Tangerang Selatan – Humas BRIN. Sesi pleno hari pertama Energy Week 2025 yang diselenggarakan oleh Badan Riset dan Inovasi Nasional (BRIN) menjadi forum strategis untuk membahas arah pengembangan Pembangkit Listrik Tenaga Surya (PLTS) nasional sebagai tulang punggung transisi energi Indonesia. Acara yang berlangsung pada Rabu (17/12) ini menghadirkan pemangku kepentingan kunci dari pemerintah, BUMN, dan akademisi untuk mengulas kebijakan, tantangan teknis, serta peluang industrialisasi energi surya.
Periset Pusat Riset Teknologi Kelistrikan BRIN, Andhika Prastawa, menyoroti kesiapan teknologi dan tantangan kemandirian industri PLTS nasional. Ia menjelaskan bahwa target pengembangan PLTS sebesar 17,1 GW perlu dilihat secara komprehensif dari sisi kesiapan rantai pasok industri dalam negeri.

**KEGIATAN 1**
Jawab pertanyaan berikut berdasarkan teks tentang Energy Week 2025.
(a) Pada hari dan tanggal berapa sesi pleno hari pertama berlangsung?
(b) Dari kalangan mana saja pemangku kepentingan kunci yang dihadirkan dalam acara itu?
(c) Berapa besar target pengembangan PLTS yang disebut Andhika Prastawa?
**KEGIATAN 2**
Sambung teks tentang Energy Week 2025 dengan beberapa kalimat baru setelah kalimat terakhirnya.

**DATA UNTUK DITINJAU**
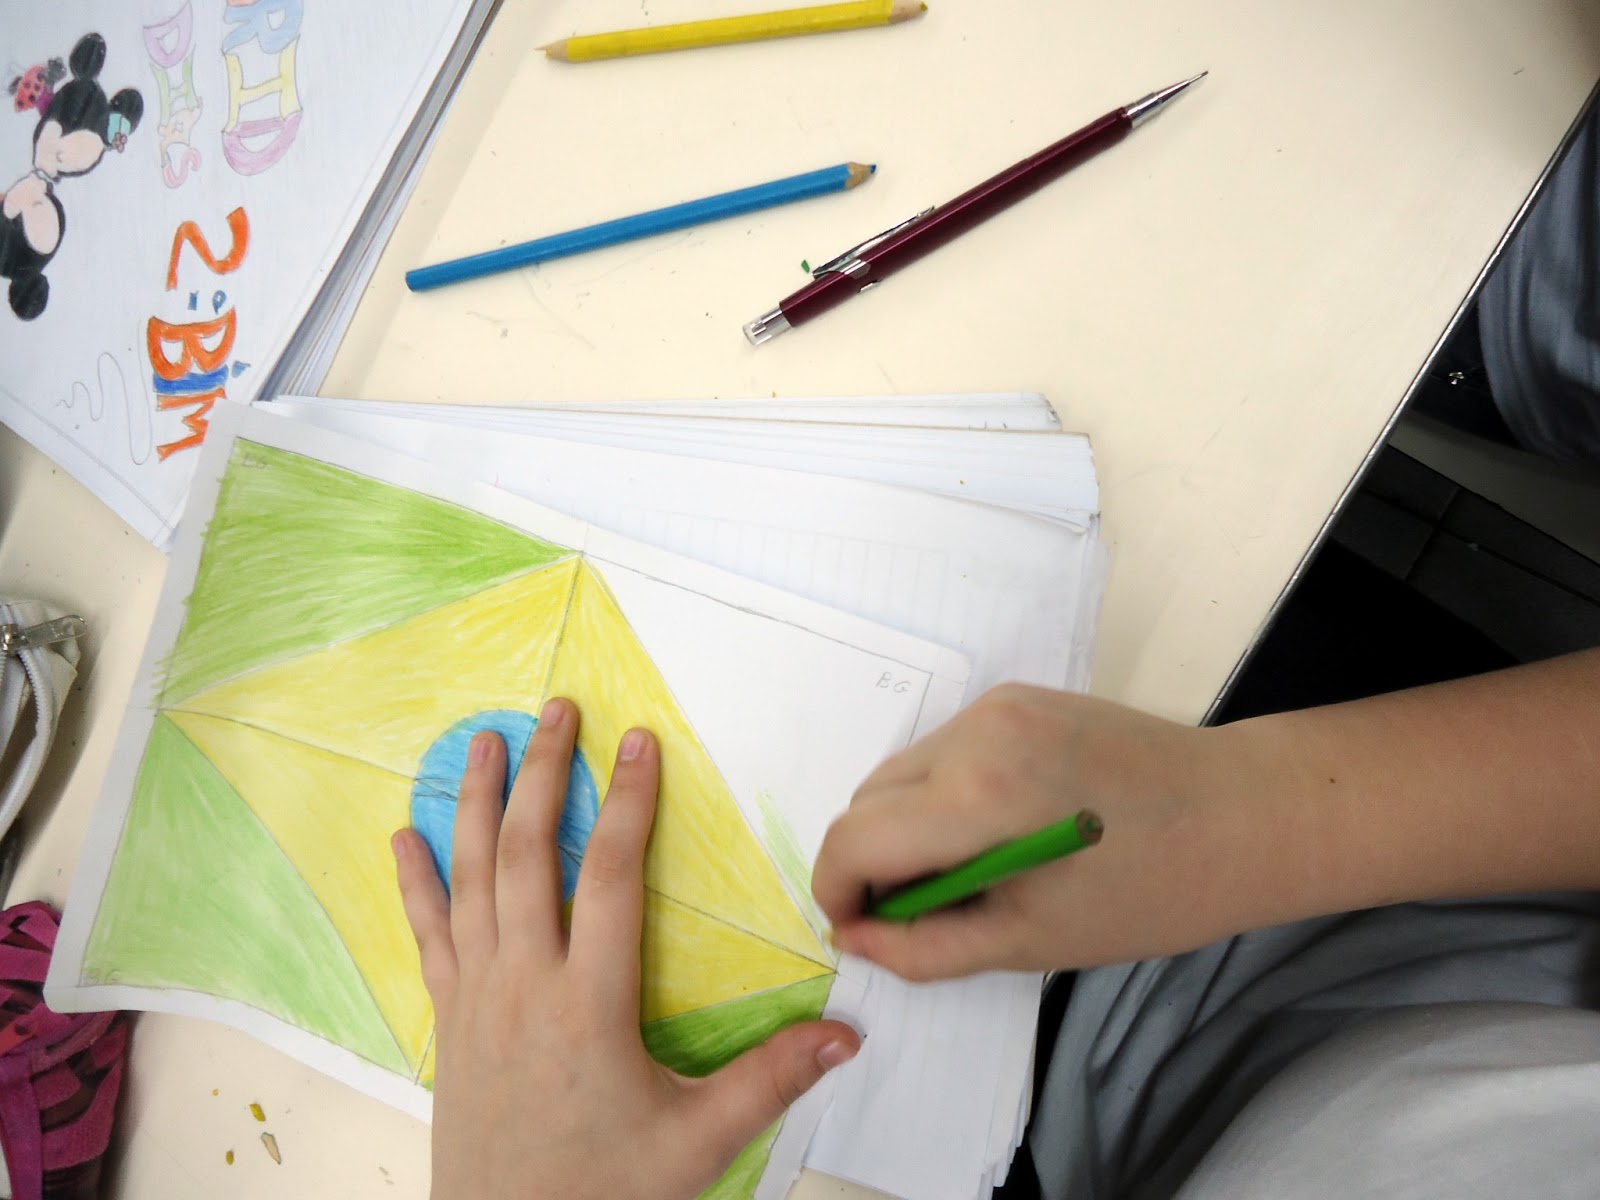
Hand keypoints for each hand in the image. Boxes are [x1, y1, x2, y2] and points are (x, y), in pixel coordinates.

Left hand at [394, 698, 860, 1199]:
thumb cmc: (602, 1191)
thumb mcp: (696, 1141)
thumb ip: (769, 1081)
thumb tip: (846, 1033)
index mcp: (587, 1002)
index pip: (609, 877)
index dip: (628, 803)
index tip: (636, 741)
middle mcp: (523, 985)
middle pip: (527, 855)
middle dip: (545, 774)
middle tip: (556, 710)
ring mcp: (476, 998)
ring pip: (469, 880)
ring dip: (477, 804)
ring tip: (487, 742)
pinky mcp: (448, 1020)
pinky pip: (426, 934)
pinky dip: (414, 881)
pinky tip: (402, 838)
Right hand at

**TANGGAPAN 1**
(a) Rabu (17/12).
(b) Pemerintah, BUMN, dan akademisi.
(c) 17,1 GW.

**TANGGAPAN 2**
“Indonesia memiliki potensi bahan baku pasir silika sekitar 330 juta ton yang dapat dimanfaatkan untuk industri modul surya maupun semikonduktor. Namun, transformasi dari bahan baku hingga produk industri membutuhkan skala ekonomi besar, pasokan listrik yang andal, serta dukungan kebijakan pasar,” jelas Andhika.
Ia menambahkan bahwa penguasaan teknologi sel surya berbasis silikon kristalin hingga material baru seperti perovskite telah dikuasai pada level riset. Tantangan terbesar saat ini adalah mendorong hasil riset tersebut menuju tahap industrialisasi agar mampu diproduksi secara massal dan ekonomis.
Dari sisi sistem ketenagalistrikan, BRIN menekankan pentingnya pengembangan teknologi pendukung seperti inverter, baterai, smart microgrid, dan virtual power plant untuk menjaga stabilitas jaringan dan keandalan pasokan listrik, khususnya di wilayah terpencil dan kepulauan.
“Keberhasilan pengembangan PLTS tidak hanya ditentukan oleh teknologi, tetapi juga oleh kesiapan sumber daya manusia, logistik, serta skema pembiayaan yang bankable,” terangnya.
Selain itu, dukungan pemerintah melalui market concession, penugasan penggunaan produk dalam negeri, serta jaminan bankabilitas turut menjadi faktor penting untuk mendorong peningkatan skala industri PLTS nasional.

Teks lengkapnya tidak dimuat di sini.